Polished Leather — Deep Conditioning
Every two to three months, apply a quality leather conditioner to prevent the leather from drying, cracking, or losing its suppleness. Conditioner restores the natural oils that regular wear strips away.
Apply a small amount with a soft cloth, working it evenly across the entire upper. Let it absorb for 15–20 minutes, then buff gently. Do not over-condition — too much product can clog the grain and dull the surface.
Calfskin is finer-grained than cowhide and benefits from more frequent conditioning — every six to eight weeks is ideal.
Polished Leather — Wet Weather
If your leather shoes get wet, do not use direct heat — no hairdryers, no radiators, no sunlight. Heat dries leather unevenly and causes cracking.
Instead: remove the shoes, stuff them firmly with newspaper or paper towels to absorb moisture and hold the shape, and let them air dry at room temperature. Once fully dry, condition the leather and polish as normal. The waxed finish on our shoes provides a degree of natural water resistance, but prolonged exposure should be avoided.
Polished Leather — Storage
Always insert cedar shoe trees after each wear. Cedar absorbs moisture, neutralises odour, and holds the shoe's shape — particularly important for the toe box and the instep, where creasing occurs first.

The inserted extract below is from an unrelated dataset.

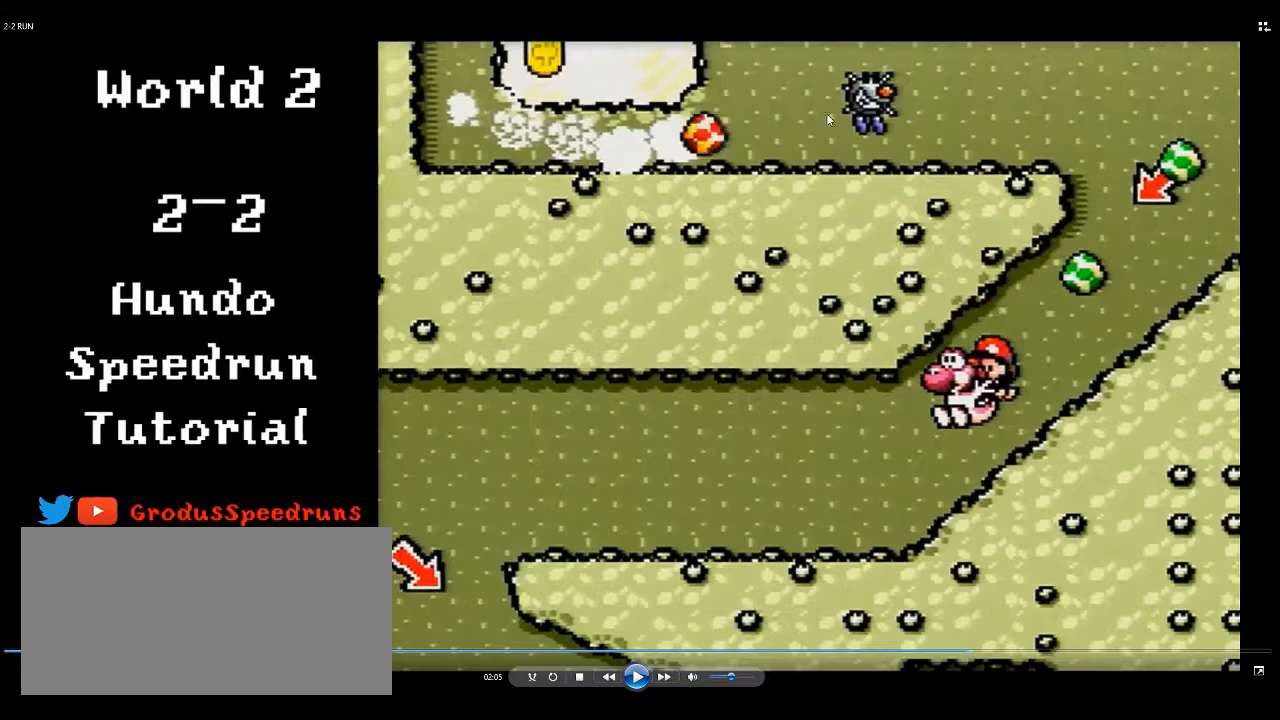
Gameplay with a controller (Nintendo layout); each line is a JSON object with the inputs held at the frame after it. "events" lists button and stick changes between this image and that frame as [ms after this image, input, new state], when the widget could be followed in between. Not read: L3 R3.
{"buttons": ["DPAD_LEFT"], "events": []}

Store in a dust bag when not in regular rotation. Avoid plastic bags, which trap moisture and can promote mildew. Keep shoes in a cool, dry place away from direct sunlight, which can fade and dry the leather over time.

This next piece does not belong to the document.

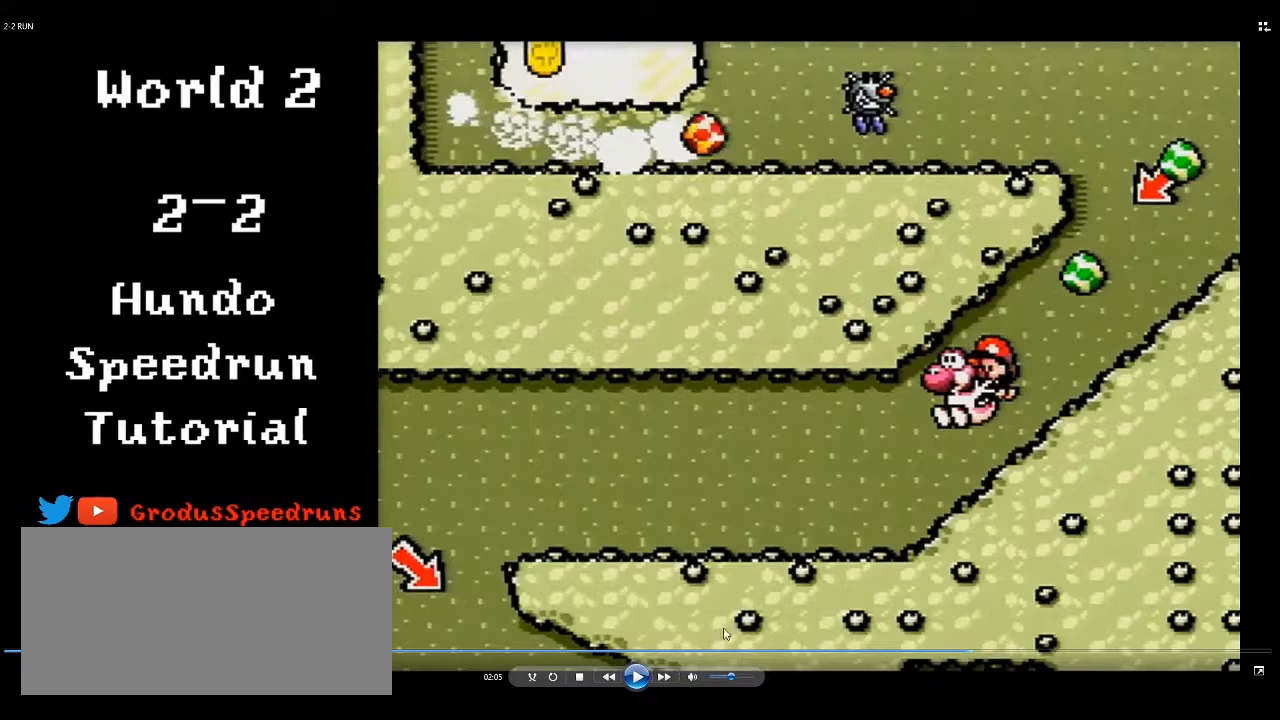
{"buttons": ["DPAD_LEFT"], "events": []}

If you own multiple pairs, rotating them — never wearing the same pair two days in a row — is the single best thing you can do for their longevity. It gives the leather and lining a full day to dry and recover.
Polished Leather — Brogue & Hardware Care
For shoes with brogue perforations (cap-toe oxfords), clean the holes periodically with a soft-bristled brush to remove accumulated polish and dust that can clog the decorative punching.
For shoes with metal hardware (horsebit loafers, monk strap buckles), wipe the hardware with a dry or slightly damp cloth after each wear. Avoid chemical cleaners or abrasive materials, which can dull or scratch the finish. The gold-tone and silver-tone plating will maintain its lustre with gentle, regular attention.
Suede Shoes
Suede — Daily Care & Brushing
After each wear, brush the suede with a soft suede brush, always in one direction, to restore the nap and remove surface dust. Brushing against the grain lifts dirt; brushing with the grain smooths the surface. Consistency matters more than technique — a quick brush after every wear keeps the suede looking fresh.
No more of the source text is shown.